Stigler offered, but did not adequately defend, the proposition that “as a rule, regulation is acquired by the industry and is designed and operated primarily for its benefit.” That proposition is false. As a rule, regulation is not acquired by the industry, and it is not designed and operated for its benefit (primarily or otherwise). ... Surely there are such examples, but they are not “the general rule.” I conclude that the success and influence of Stigler’s argument owed a great deal, not to its accuracy, but to its iconoclasm, its sense of knowingness, its smarter-than-thou, cooler-than-thou cynicism (appealing to many), its mischieviousness, and its partial (!) truth.
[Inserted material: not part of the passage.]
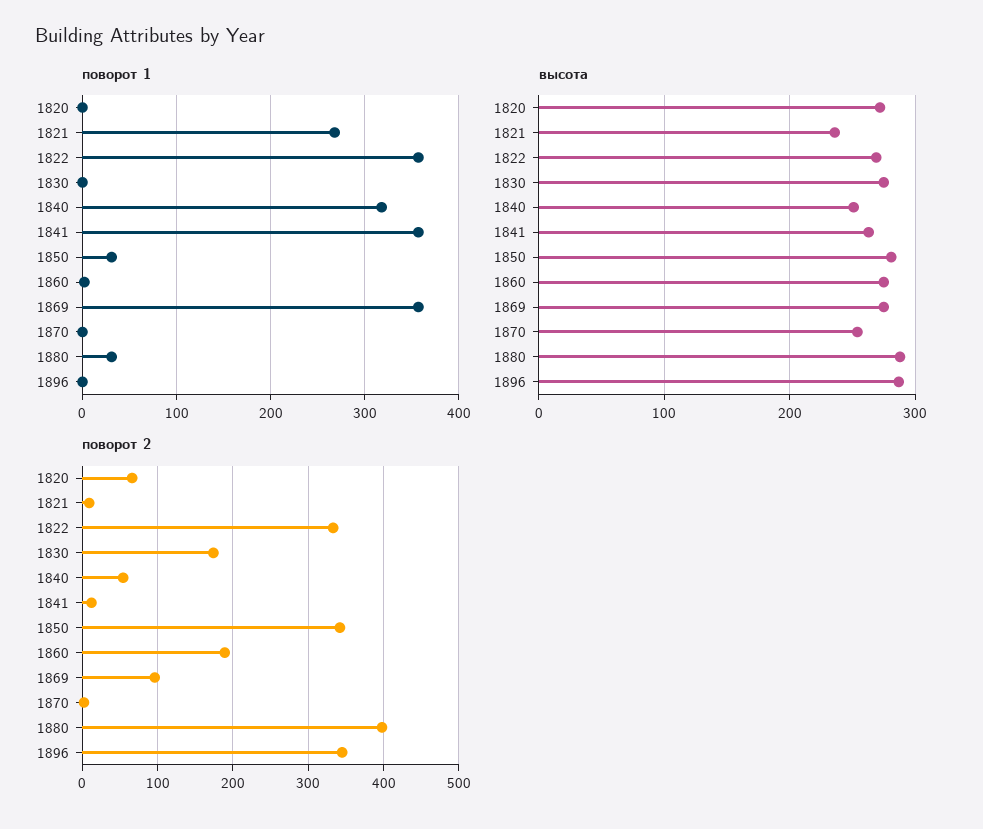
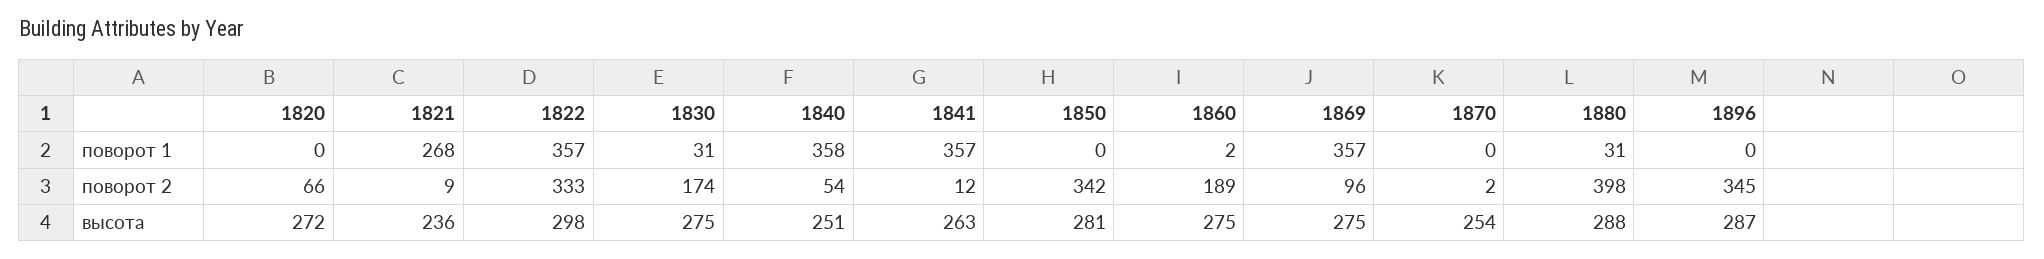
поворот 1, 1830: 0 -> 31
поворот 1, 1840: 320 -> 358
поворот 1, 1850: 30 -> 0
высота, 1822: 270 -> 298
Sunstein is fully aware of the politics behind regulation. But rather than defaulting to the conclusion that all regulations are captured by industry, he suggests instead a focus on why regulators hold the beliefs that they do. When asking whether regulators are right or wrong, Sunstein writes: 
But why, exactly, do they believe such things? There are two main answers. The first involves the information they receive: What do they learn, and from whom do they learn it? In some cases, “the industry” is relevant; in other cases, journalists matter; political parties, public interest groups, think tanks, and academics might matter as well. Some regulators live in echo chambers; others do not. In many cases, we might well be able to speak of “epistemic capture,” which occurs not when regulators are literally pressured (threatened or promised), but when what they believe to be true is only a subset of the truth, or not true at all. The second main answer involves the motivations of the regulators themselves. What do they want to believe, and what do they want to dismiss? ...  Understanding what people end up hearing and crediting, and also what they want to hear and credit, would enable us to make real progress in specifying the mechanisms that lead to regulation.

As Lancieri and Zingales wrote in their essay, "Stigler’s enduring legacy was opening the door for the political analysis of regulation." Perhaps today it seems obvious to everyone that political analysis of regulation is a useful and important task. But it wasn't obvious to everyone a half century ago.